Why are people of faith left out of the conversation on periods?

In fact, Callaly’s research found that 66% of people do not feel their experiences of periods are represented in the media, with a third feeling ‘forgotten, abnormal or inadequate’ as a result.

“The representation of periods in advertising is often just a white woman sitting on a sofa and smiling, and I’ve always thought it to be homogenising and limited,” says Ruqaiya Haris, influencer and spokesperson for the campaign. And she’s not alone; 55% of people think the media’s portrayal of periods is ‘too easy and carefree’ or ‘too glamourised’.

This is the week where the conversation surrounding periods finally got real. Feminine care brand Essity launched an incredible, relatable ad called ‘Womb Stories’ to show the true side of menstruation that women experience every day. And now, period-care brand Callaly have kickstarted their ‘The Whole Bloody Truth’ campaign –to reveal the raw, unfiltered experiences of all people with periods. The aim is to give a platform to those whose experiences of menstruation are so often overlooked, from transgender men to endometriosis sufferers to faith communities.

“As a Muslim woman, I think a lack of representation of faith communities leads to stereotyping and misunderstanding. We make up a large percent of the population, yet so little is known about our period practices and how it intersects with our faith. ”

For Ruqaiya, it’s the assumption that her religion views menstruation as unsanitary or impure that is the biggest and most ignorant misconception.

“In Islam, you’re exempt from religious practices such as prayer and fasting when you’re on your period, and many people think that’s because the Muslim outlook on periods is that they’re shameful and dirty,” she says. “But I see it as the total opposite. For me, it’s a recognition that periods are tiring, demanding, and a drain on both your physical and mental health, so in Islam, you get a break. It’s liberating. ”

The exemption from fasting when Muslim people are on their period can be an enormous relief during Ramadan.
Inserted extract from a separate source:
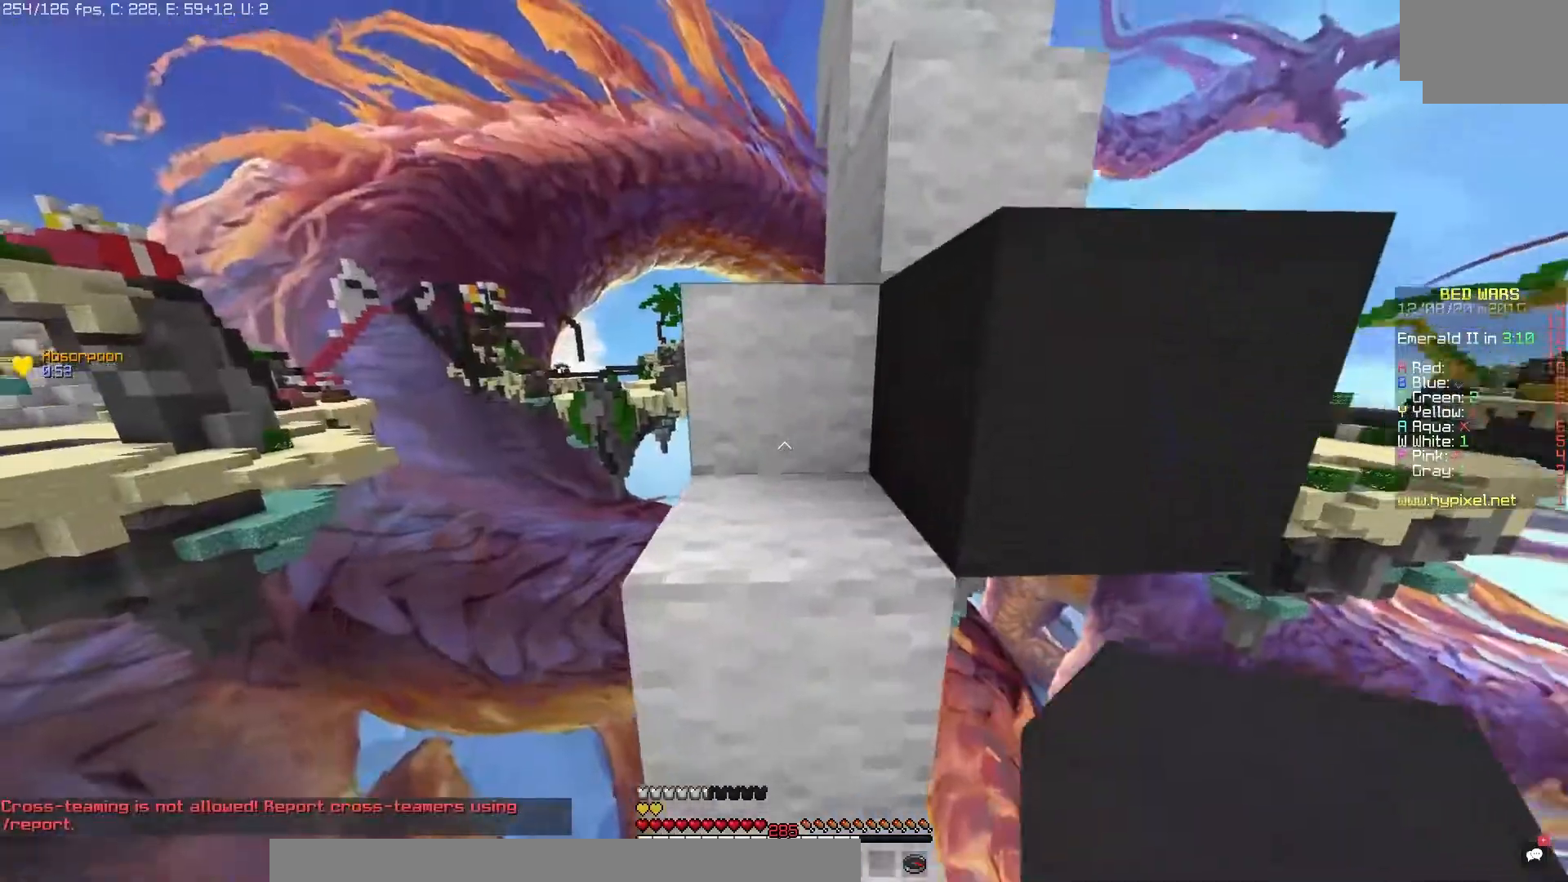
{"keys": [], "mouse": [], "events": []}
“Observing Ramadan has become increasingly difficult for me as I’ve struggled with depression and anxiety,” Ruqaiya explains, “and fasting can really exacerbate those symptoms. “You’re not obliged to fast if you have any health issues that could be affected by it, but I found that decision incredibly difficult to make. It’s not like having a physical ailment; mental health is so intangible. So I tried fasting this year but I began to really struggle. Then my period came. It was such a relief that I could have a break, recuperate and have some time to myself, and I’m grateful to my religion for acknowledging my biological functions in that way. ”

Period stigma exists in so many cultures, but it’s easy to single out Muslims because it feeds into the narrative that we’re regressive and backwards

This isn’t to say that there isn’t period stigma in the Muslim community, but it’s the uninformed judgements society makes that is the problem.
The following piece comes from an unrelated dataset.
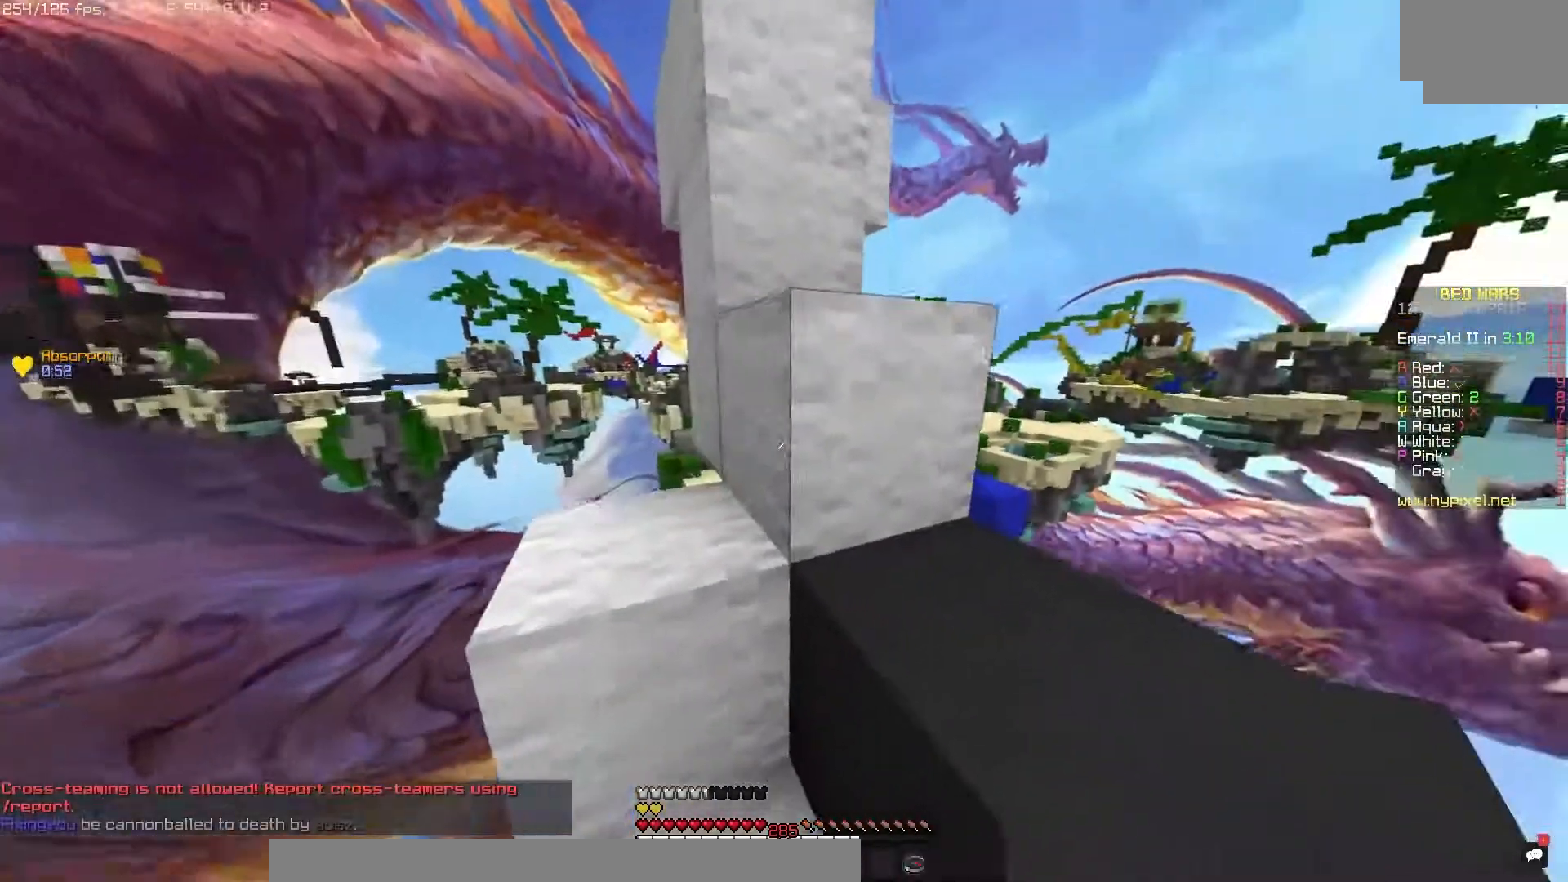
{"keys": [], "mouse": [], "events": []}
“In the Asian and Muslim communities, periods aren’t spoken about that much but not necessarily always out of shame, but because it’s seen as impolite to discuss those sort of bodily functions,” says Ruqaiya.

“Plus, period stigma exists in so many other cultures and communities, but it’s easy for people to single out Muslims because it feeds into a certain narrative that we are really regressive and backwards. And actually, when I was growing up, we didn’t speak about periods in my Pakistani household but we also didn’t speak about them at my posh, Christian private school either. When we did discuss periods in class, it was very clinical and medical. So it wasn’t just my ethnic or faith background where that conversation wasn’t encouraged. ”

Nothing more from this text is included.